_Exercise instructions:_ Without the images, reproduce every entry exactly.

Data excerpts:

--------------------------------------------------

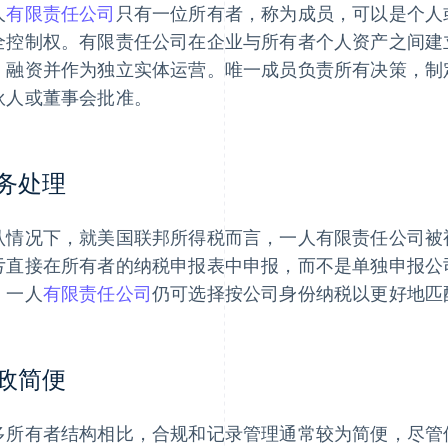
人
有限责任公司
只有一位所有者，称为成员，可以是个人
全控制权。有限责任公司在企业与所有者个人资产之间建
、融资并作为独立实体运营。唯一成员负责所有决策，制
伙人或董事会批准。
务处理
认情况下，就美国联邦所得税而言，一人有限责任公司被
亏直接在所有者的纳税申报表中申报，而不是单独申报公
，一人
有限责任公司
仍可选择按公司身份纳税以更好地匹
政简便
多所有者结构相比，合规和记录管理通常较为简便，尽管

--------------------------------------------------

_Solution:_
人
有限责任公司
只有一位所有者，称为成员，可以是个人
全控制权。有限责任公司在企业与所有者个人资产之间建
、融资并作为独立实体运营。唯一成员负责所有决策，制
伙人或董事会批准。
务处理
认情况下，就美国联邦所得税而言，一人有限责任公司被
亏直接在所有者的纳税申报表中申报，而不是单独申报公
，一人
有限责任公司
仍可选择按公司身份纳税以更好地匹
政简便
多所有者结构相比，合规和记录管理通常较为简便，尽管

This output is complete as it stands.